(Data excerpts)
= = =

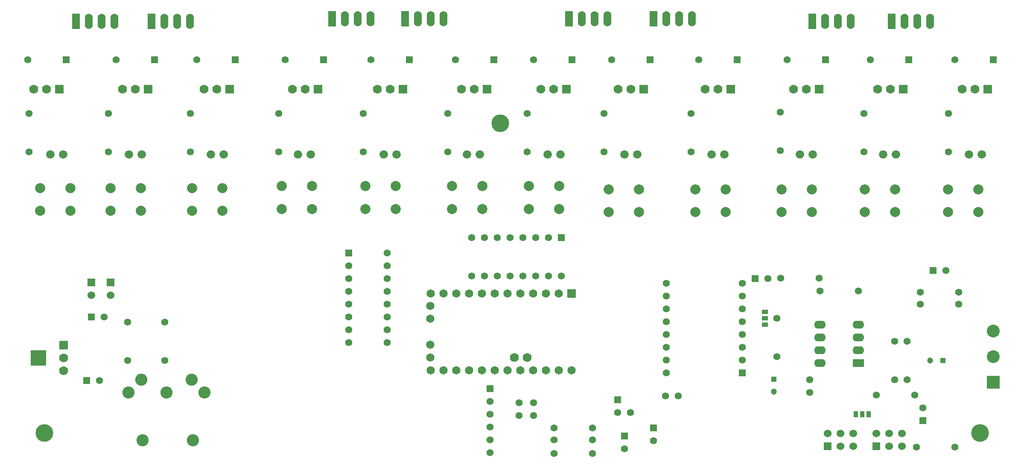
<source format=gts>
G04 (created by PCBNEW (2013-07-07 BZR 4022)-stable) date 04/08/2014 11:44:30*
%MOIN*%
G04 Gerber Fmt 3.4, Leading zero omitted, Abs format*
%FSLAX34Y34*%
G01*
G70*
G90*
G04 APERTURE LIST*
%ADD10C,0.00590551*%
%ADD11R,0.065X0.065*%
%ADD12C,0.065*%
%ADD13C,0.07*%
%ADD14R,0.06X0.06*%
%ADD15C,0.06*%
%ADD16R,0.07X0.07*%
%ADD17R,0.12X0.12*%
%ADD18C,0.055*%
%ADD19C,0.066*%
%ADD20R,0.055X0.055*%
%ADD21R,0.1X0.1*%
%ADD22C,0.1*%
%ADD23C,0.095*%
%ADD24C,0.0787402*%
%ADD25R,0.09X0.062*%
%ADD26O,0.09X0.062*%
%ADD27C,0.137795*%
%ADD28R,0.0393701X0.0393701*%
%ADD29C,0.0472441*%
%ADD30R,0.038X0.05*%
%ADD31R,0.05X0.038*%
%ADD32O,0.06X0.12*%
%ADD33R,0.06X0.12*%
G04 APERTURE END LIST*
G54D10*
G54D11*
X59100Y-46050D03*
G54D12*
X58100Y-46050D03*
X57100Y-46050D03*
X56100Y-46050D03*
X55100Y-46050D03*
X54100Y-46050D03*
X53100Y-46050D03*
X52100Y-46050D03*
X51100Y-46050D03*
X50100Y-46050D03*
X49100Y-46050D03*
X48100Y-46050D03*
X48072Y-47042D03*
X48072Y-48026D03*
X48072Y-50073D03*
X48072Y-51057D03*
X48100Y-52050D03*
X49100Y-52050D03*
X50100Y-52050D03*
X51100Y-52050D03*
X52100Y-52050D03*
X53100Y-52050D03*
X54100Y-52050D03*
X55100Y-52050D03*
X56100Y-52050D03*
X57100Y-52050D03*
X58100Y-52050D03*
X59100Y-52050D03*
G54D13*
X55631Y-51057D03*
X54647Y-51057D03*
G54D14*
X79100Y-58000D03*
G54D15*
X79100Y-57000D03*
X80100Y-58000D03*
X80100Y-57000D03*
X81100Y-58000D03*
X81100Y-57000D03*
G54D13*
X19450Y-52100D03*
X19450Y-51100D03*
G54D16*
X19450Y-50100D03*
G54D17*
X17481Y-51100D03*
G54D18*
X49450Y-35000D03*
X49450Y-32000D03*
X16750Y-35000D03*
X16750Y-32000D03*
X22950Y-35000D03*
X22950Y-32000D03*
X29350Y-35000D03*
X29350Y-32000D03*
X36250Y-35000D03*
X36250Y-32000D03*
X42850Y-35000D03*
X42850Y-32000D03*
X88550Y-35000D03*
X88550Y-32000D03*
X81950Y-35000D03*
X81950Y-32000D03*
X55650Y-35000D03*
X55650Y-32000D03*
X61650Y-35000D03*
X61650Y-32000D03*
X68450Y-35000D03*
X68450Y-32000D03*
G54D19*
X30950Y-35200D03*
X31950Y-35200D03*
X76950Y-35200D03*
X77950Y-35200D03*
X37750Y-35200D03*
X38750Y-35200D03*
X24550Y-35200D03*
X25550Y-35200D03*
X90150Y-35200D03*
X91150Y-35200D03*
X70050Y-35200D03*
X71050Y-35200D03*
X18400Y-35200D03*
X19400Y-35200D03*
X44450Y-35200D03*
X45450Y-35200D03*
X83450Y-35200D03*
X84450Y-35200D03*
X50950Y-35200D03*
X51950Y-35200D03*
X63250Y-35200D03*
X64250Y-35200D03*
X57250Y-35200D03*
X58250Y-35200D03*
G54D20*
X46450Y-27800D03*
G54D18*
X43450Y-27800D03*
G54D20*
X85450Y-27800D03*
G54D18*
X82450Y-27800D03*
G54D20*
X65250Y-27800D03*
G54D18*
X62250Y-27800D03*
G54D20*
X19650Y-27800D03*
G54D18*
X16650Y-27800D03*
G54D20*
X26550Y-27800D03*
G54D18*
X23550Y-27800D03*
G54D20*
X92050Y-27800D03*
G54D18*
X89050Y-27800D03*
G54D20*
X78950Y-27800D03*
G54D18*
X75950Y-27800D03*
G54D20*
X59150Y-27800D03*
G54D18*
X56150Y-27800D03*
G54D20*
X32850Y-27800D03*
G54D18*
X29850Y-27800D03*
G54D20*
X72050Y-27800D03*
G54D18*
X69050Y-27800D03*
G54D20*
X39750Y-27800D03*
G54D18*
X36750Y-27800D03*
G54D20*
X53050Y-27800D03*
G54D18*
X50050Y-27800D03*
G54D13*
X37300Y-30100D03*
X38300Y-30100D03*
G54D16*
X39300Y-30100D03*
G54D13*
X89600Y-30100D03*
X90600Y-30100D03*
G54D16*
X91600Y-30100D03*
G54D13*
X17100Y-30100D03*
X18100Y-30100D03*
G54D16*
X19100Y-30100D03*
G54D13*
X24050Y-30100D03*
X25050Y-30100D03*
G54D16*
X26050Y-30100D03*
G54D13*
X30400Y-30100D03*
X31400Y-30100D03*
G54D16*
X32400Y-30100D03*
G54D13*
X43950Y-30100D03*
X44950Y-30100D03*
G54D16*
X45950Y-30100D03*
G54D13*
X50500Y-30100D03*
X51500Y-30100D03*
G54D16*
X52500Y-30100D03*
G54D13*
X56700Y-30100D03*
X57700Y-30100D03*
G54D16*
X58700Y-30100D03*
G54D13*
X62750Y-30100D03*
X63750Y-30100D03*
G54D16*
X64750Y-30100D03*
G54D13*
X69550Y-30100D03*
X70550Y-30100D03*
G54D16*
X71550Y-30100D03*
G54D13*
X76450Y-30100D03*
X77450Y-30100D03*
G54D16*
X78450Y-30100D03*
G54D13*
X83000Y-30100D03*
X84000Y-30100D03*
G54D16*
X85000Y-30100D03*
G54D21*
X92050Y-53000D03*
G54D22*
X92050Y-51000D03*
X92050Y-49000D03*
G54D23*
X24515Y-53787D03*
X27468Y-53787D03*
X30421Y-53787D03*
X25500Y-52803D03*
X29437Y-52803D03*
X25598Y-57527D03*
X29535Y-57527D03*
G54D18*
X27350Y-48300D03*
X27350Y-51300D03*
X24450Y-48300D03*
X24450Y-51300D03*
X60750Y-56550D03*
X57750Y-56550D03*
X57750Y-57500D03*
X60750Y-57500D03*
X57750Y-58550D03*
X60750Y-58550D03*
G54D20*
X72452Y-52250D03*
G54D18*
X72452Y-51250D03*
X72452Y-50250D03*
X72452Y-49250D03*
X72452Y-48250D03*
X72452Y-47250D03*
X72452Y-46250D03*
X72452Y-45250D03*
X66500Y-45250D03*
X66500Y-46250D03*
X66500Y-47250D03*
X66500Y-48250D03*
X66500Y-49250D03*
X66500Y-50250D03*
X66500Y-51250D03*
X66500Y-52250D03*
G54D20*
X21250Y-52850D03*
G54D18*
X22250Y-52850D03*
G54D20*
X21600Y-47900D03*
G54D18*
X22600Y-47900D03*
G54D14*
X23100Y-45200D03*
G54D15*
X23100Y-46200D03*
G54D14*
X21600Y-45200D03*
G54D15*
X21600Y-46200D03*
G54D24*
X88515Y-37926D03*
X90877Y-37926D03*
X88515Y-39698D03*
X90877Y-39698D03*
X43015Y-37676D03*
X45377Y-37676D03*
X43015Y-39448D03*
X45377Y-39448D03*
X82015Y-37926D03*
X84377Y-37926D03*
X82015Y-39698D03*
X84377Y-39698D03*
X49765Y-37676D03*
X52127Y-37676D03*
X49765Y-39448D03*
X52127Y-39448D03*
X36465Y-37676D03*
X38827Y-37676D03*
X36465Y-39448D03*
X38827Y-39448D03*
X75515Y-37926D03*
X77877Y-37926D03*
X75515Y-39698D03*
X77877Y-39698D03*
X55765Y-37676D03*
X58127Y-37676D03*
X55765Y-39448D03*
X58127Y-39448D03*
X29465Y-37826D03*
X31827Y-37826D03*
X29465Y-39598D03*
X31827Y-39598D03*
X23115Y-37826D03*
X25477Y-37826D03*
X23115Y-39598D03*
X25477Y-39598D03*
X68765Y-37926D03*
X71127Y-37926D03*
X68765Y-39698D03*
X71127Y-39698D03*
X62015Y-37926D03*
X64377Y-37926D03*
X62015Y-39698D03*
X64377Y-39698D03*
X17615Y-37826D03*
X19977Y-37826D03*
X17615Y-39598D03*
X19977Y-39598D03*
G54D18*
X85300Y-52800D03*
X85300Y-49800D03*
X84350Y-49800D03*
X84350Y-52800D03*
X75450Y-44850D03*
X78450Y-44850D03*
X75150Y-48000D03*
X75150Y-51000D03*
X81500Y-45850D03*
X78500Y-45850D03*
X89350Y-45950D03*
X86350Y-45950D03*
X86350Y-46900D03*
X89350Y-46900D03*
G54D25*
X81500Y-51500D03*
G54D26*
X81500Y-50500D03*
X81500Y-49500D03*
X81500Y-48500D03*
X78500Y-48500D03*
X78500Y-49500D03*
X78500Y-50500D03*
X78500Y-51500D03*
G54D18*
X77700Y-52800D03*
X77700Y-53800D03*
X55000Y-54600D03*
X55000Y-55600D03*
X56150Y-54600D03*
X56150Y-55600D03*
X66450Y-54050D03*
X67450Y-54050D03*
G54D20*
X87350Y-44250D03*
G54D18*
X88350Y-44250D03*
G54D20*
X62700Y-54350D03*
G54D18*
X62700Y-55350D03*
X63700Y-55350D03*
X85900Y-54000D03*
X82900Y-54000D03*
X89050Y-58050D03*
X86050Y-58050D03*
G54D14*
X82900Y-58000D03*
G54D15*
X82900Y-57000D03*
X83900Y-58000D03*
X83900Y-57000D03*
X84900Y-58000D03*
X84900Y-57000D03*
G54D20*
X63250Y-57200D03*
G54D18*
X63250Y-58200D03*
G54D20*
X65500Y-56550D03*
G54D18*
X65500Y-57550D03*
G54D20*
X73450Y-44900D03*
G54D18*
X74450Y-44900D03*
G54D20*
X86550Y-56000D03*
G54D18*
X86550Y-55000D03*
G54D27*
X53550Y-32750D03*
X17950Y-56950D03*
X91000Y-56950D03*
G54D28*
X88092Y-51300D03*
G54D29*
X87107Y-51300D03*
G54D28*
X74900Y-52757D03*
G54D29*
X74900Y-53742D03*
G54D30*
X81300Y-55500D03*
X81800Y-55500D03*
X82300Y-55500D03*
G54D31*
X74200Y-47500D03*
X74200Y-48000D03*
X74200Y-48500D03*
G54D20*
X58300Y-41700D03*
G54D18*
X57300Y-41700D03*
X56300Y-41700D03*
X55300Y-41700D03*
X54300Y-41700D03*
X53300Y-41700D03*
X52300Y-41700D03*
X51300Y-41700D03*
X51300Y-44700D03*
X52300Y-44700D03*
X53300Y-44700D03*
X54300Y-44700D03*
X55300Y-44700D03*
X56300Y-44700D03*
X57300Y-44700D03*
X58300Y-44700D03*
G54D20*
X41700Y-42900D03*
G54D18*
X41700Y-43900D03*
X41700Y-44900D03*
X41700Y-45900D03*
X41700Y-46900D03*
X41700Y-47900D03*
X41700Y-48900D03*
X41700Y-49900D03*
X44700Y-49900D03*
X44700Y-48900D03*
X44700Y-47900D03*
X44700Y-46900D03*
X44700Y-45900D03*
X44700Y-44900D03*
X44700Y-43900D03*
X44700Y-42900D03*
G54D20*
X52750Y-53500D03*
G54D18*
X52750Y-54500D03*
X52750Y-55500D03*
X52750Y-56500D03*
X52750Y-57500D03*
X52750Y-58500D03*
X75400Y-34900D03*
X75400Y-31900D03*
G54D32*
X23400Y-24800D03*
X22400Y-24800D03*
X21400Y-24800D03*
G54D33*
X20400Y-24800D03*
G54D32*
X29300Y-24800D03*
X28300Y-24800D03*
X27300Y-24800D03*
G54D33*
X26300Y-24800D03*
G54D32*
X43400Y-24600D03*
X42400Y-24600D03*
X41400Y-24600D03*
G54D33*
X40400Y-24600D03*
G54D32*
X49100Y-24600D03*
X48100Y-24600D03*
X47100Y-24600D03*
G54D33*
X46100Y-24600D03*
G54D32*
X61900Y-24600D03*
X60900Y-24600D03*
X59900Y-24600D03*
G54D33*
X58900Y-24600D03*
G54D32*
X68500Y-24600D03*
X67500Y-24600D03*
X66500Y-24600D03*
G54D33*
X65500Y-24600D03*
G54D32*
X80900Y-24800D03*
X79900Y-24800D03*
X78900Y-24800D03*
G54D33*
X77900Y-24800D03*
G54D32*
X87100Y-24800D03*
X86100Y-24800D03*
X85100Y-24800D03*
G54D33*
X84100Y-24800D03*
M02*

</source>
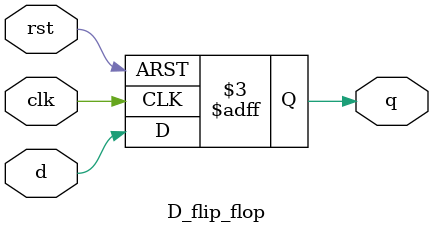
<source format=v>
`timescale 1ns / 1ps
module D_flip_flop(d, clk, rst,q);
input d, clk, rst;
output q;
reg q;
always @(negedge rst, negedge clk)
begin
if(!rst)
q = 0;
else 
q = d;
end
endmodule

</source>
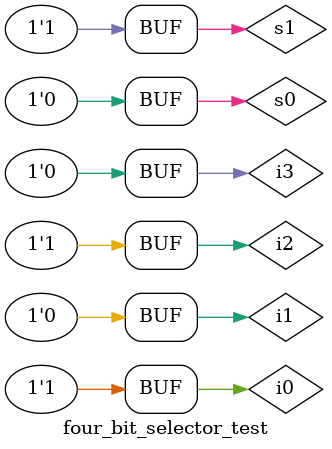
<source format=v>
`timescale 1ns / 1ps


module four_bit_selector_test;

	// Inputs
	reg i0;
	reg i1;
	reg i2;
	reg i3;
	reg s0;
	reg s1;

	// Outputs
	wire out;

	// Instantiate the Unit Under Test (UUT)
	four_bit_selector_p72 uut (
		.out(out), 
		.i0(i0), 
		.i1(i1), 
		.i2(i2), 
		.i3(i3), 
		.s0(s0), 
		.s1(s1)
	);

	initial begin
		// Initialize Inputs
		i0 = 1;
		i1 = 0;
		i2 = 1;
		i3 = 0;
		s0 = 0;
		s1 = 0;

		// Wait 100 ns for global reset to finish
		#100;
      s0 = 1;
		#100;
		s1 = 1;
		#100;
		s0 = 0;
		
		// Add stimulus here
		

	end
      
endmodule


</source>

= = =

**EXERCISE AIM:** Look above for the line with "X71127Y-37926D03*" and the line with "X81800Y-55500D03*"; transcribe both and all lines in between, exactly, and nothing else.

**RESULT BELOW:**
X71127Y-37926D03*
X68765Y-39698D03*
X71127Y-39698D03*
X62015Y-37926D03*
X64377Y-37926D03*
X62015Y-39698D03*
X64377Y-39698D03*
X17615Y-37826D03*
X19977Y-37826D03*
X17615Y-39598D03*
X19977Y-39598D03*
G54D18*
X85300Y-52800D03*
X85300Y-49800D03*
X84350Y-49800D03*
X84350Y-52800D03*
X75450Y-44850D03*
X78450Y-44850D03*
X75150Y-48000D03*
X75150Y-51000D03*
X81500Y-45850D03*
X78500Y-45850D03*
X89350Y-45950D03*
X86350Y-45950D03*
X86350Y-46900D03*
X89350Y-46900D03*
G54D25*
X81500Y-51500D03*
G54D26*
X81500Y-50500D03*
X81500Y-49500D03*
X81500Y-48500D03*
X78500Y-48500D03*
X78500Y-49500D03*
X78500Y-50500D03*
X78500Y-51500D03*
G54D18*
X77700Y-52800D03*
X77700Y-53800D03*
X55000Y-54600D03*
X55000Y-55600D03*
X56150Y-54600D03*
X56150Y-55600D03*
X66450Y-54050D03*
X67450Y-54050D03*
G54D20*
X87350Y-44250D03*
G54D18*
X88350Y-44250D03*
G54D20*
X62700Y-54350D03*
G54D18*
X62700Y-55350D03*
X63700Y-55350D03*
X85900Y-54000D03*
X82900Y-54000D03*
X89050Y-58050D03*
X86050Y-58050D03*
G54D14*
X82900Y-58000D03*
G54D15*
X82900Y-57000D03*
X83900Y-58000D03*
X83900Y-57000D03*
X84900Y-58000D03*
X84900Y-57000D03*
G54D20*
X63250Y-57200D03*
G54D18*
X63250Y-58200D03*
G54D20*
X65500Y-56550D03*
G54D18*
X65500Y-57550D03*
G54D20*
X73450Y-44900D03*
G54D18*
X74450Y-44900D03*
G54D20*
X86550Y-56000D03*
G54D18*
X86550Y-55000D03*
G54D27*
X53550Y-32750D03*
X17950Y-56950D03*
X91000Y-56950D03*
G54D28*
X88092Y-51300D03*
G54D29*
X87107Y-51300D03*
G54D28*
X74900Y-52757D03*
G54D29*
X74900Y-53742D03*
G54D30*
X81300Y-55500D03*
X81800Y-55500D03*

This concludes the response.